Posts Tagged ‘Pavel Astakhov’

March 2013

The Man Behind Putin’s Adoption Ban Once Tried to Investigate Russia’s Spy Agency

The Atlantic

Children’s ombudsman Pavel Astakhov is now the face of Putin’s Magnitsky retaliation law, but in a past life he was an anti-FSB advocate.

For a man known as Russia’s Judge Judy, Pavel Astakhov has had more luck causing a diplomatic crisis than any family court judge ever had. Appointed Russia’s child right’s commissioner in 2009 by former President Dmitry Medvedev, Astakhov’s domestic and international profile has risen steadily since, culminating in his patronage of the new state law banning U.S. citizens from adopting Russian orphans and describing his critics as “pedophiles” who are either “blind or stupid.”
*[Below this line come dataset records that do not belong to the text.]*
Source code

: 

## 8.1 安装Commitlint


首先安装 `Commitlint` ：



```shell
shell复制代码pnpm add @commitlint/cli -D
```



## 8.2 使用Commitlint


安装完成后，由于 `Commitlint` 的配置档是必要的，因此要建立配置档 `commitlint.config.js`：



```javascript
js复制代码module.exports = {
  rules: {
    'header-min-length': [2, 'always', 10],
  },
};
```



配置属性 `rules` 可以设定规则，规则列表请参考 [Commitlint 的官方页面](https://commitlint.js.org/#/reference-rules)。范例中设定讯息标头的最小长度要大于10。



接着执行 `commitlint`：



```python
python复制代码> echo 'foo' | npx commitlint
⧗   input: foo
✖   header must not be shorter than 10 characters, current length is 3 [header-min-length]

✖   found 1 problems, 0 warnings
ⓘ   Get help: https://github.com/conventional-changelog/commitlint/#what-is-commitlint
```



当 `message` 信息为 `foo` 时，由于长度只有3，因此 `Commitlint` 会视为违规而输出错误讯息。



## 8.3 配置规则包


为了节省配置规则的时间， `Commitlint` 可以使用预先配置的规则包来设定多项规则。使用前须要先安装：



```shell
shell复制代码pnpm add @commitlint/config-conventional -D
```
The measure is built right into the so-called “Dima Yakovlev Law,” the Duma’s broad answer to the newly passed Magnitsky Act, which blacklists and sanctions Russian officials credibly accused of gross human rights violations. Dima’s Law has been hysterically presented in the Russian state-controlled media as a necessary corrective to a spate of American adoptive parents mistreating or even killing their wards, with Astakhov taking center stage as a Cassandra against the “export” of the some 60,000 native sons and daughters who’ve found homes in the United States since 1991.

Yet Astakhov’s peregrinations from post-Soviet legal eagle and intellectual celebrity into spokesman for Vladimir Putin’s most frivolously nasty anti-American measure is particularly fascinating given the fact that he doesn’t quite fit the prototype of Kremlin flack. He formerly defended Vladimir Gusinsky, the first billionaire oligarch and media mogul to have his empire confiscated by the state, under the direct threat of arrest or worse by a then-new-minted President Putin; he also represented Edmond Pope, an American businessman and retired naval officer, who was convicted of espionage, then pardoned.

Best known for his Court TV-style reality series (where the defendants are played by actors), a constant stream of self-help books on teaching Russians all about property rights, real estate and family law, and another constant stream of Grisham-esque legal thrillers, Astakhov has a Masters of Law from the University of Pittsburgh, making him one of the few top state officials to be partially educated in the United States. (Like most state officials, his eldest son studied in Britain and then New York City.) He was on these shores when al-Qaeda attacked on September 11, and has since taken to referring to America as his “second motherland.” He certainly has favorite holiday destinations. A few months ago, Seven Days magazine (think People) ran a J. Crew ad-cum-puff piece about Astakhov and his attractive family, explaining how his wife Svetlana not only gave birth to their youngest son in Nice, but then had the child baptized in Cannes. In what would have been cosmopolitan heresy for any other Russian official, Astakhov favorably compared the French Riviera’s ob-gyn and neonatal systems to those of his first motherland: “We really had the largest ward in the hospital: three rooms, a parental bedroom, a children’s room and a guest room. But all this, including the medical care, cost three times less than what it would cost in an elite Moscow hospital.” Even the food, he said, was better than back home.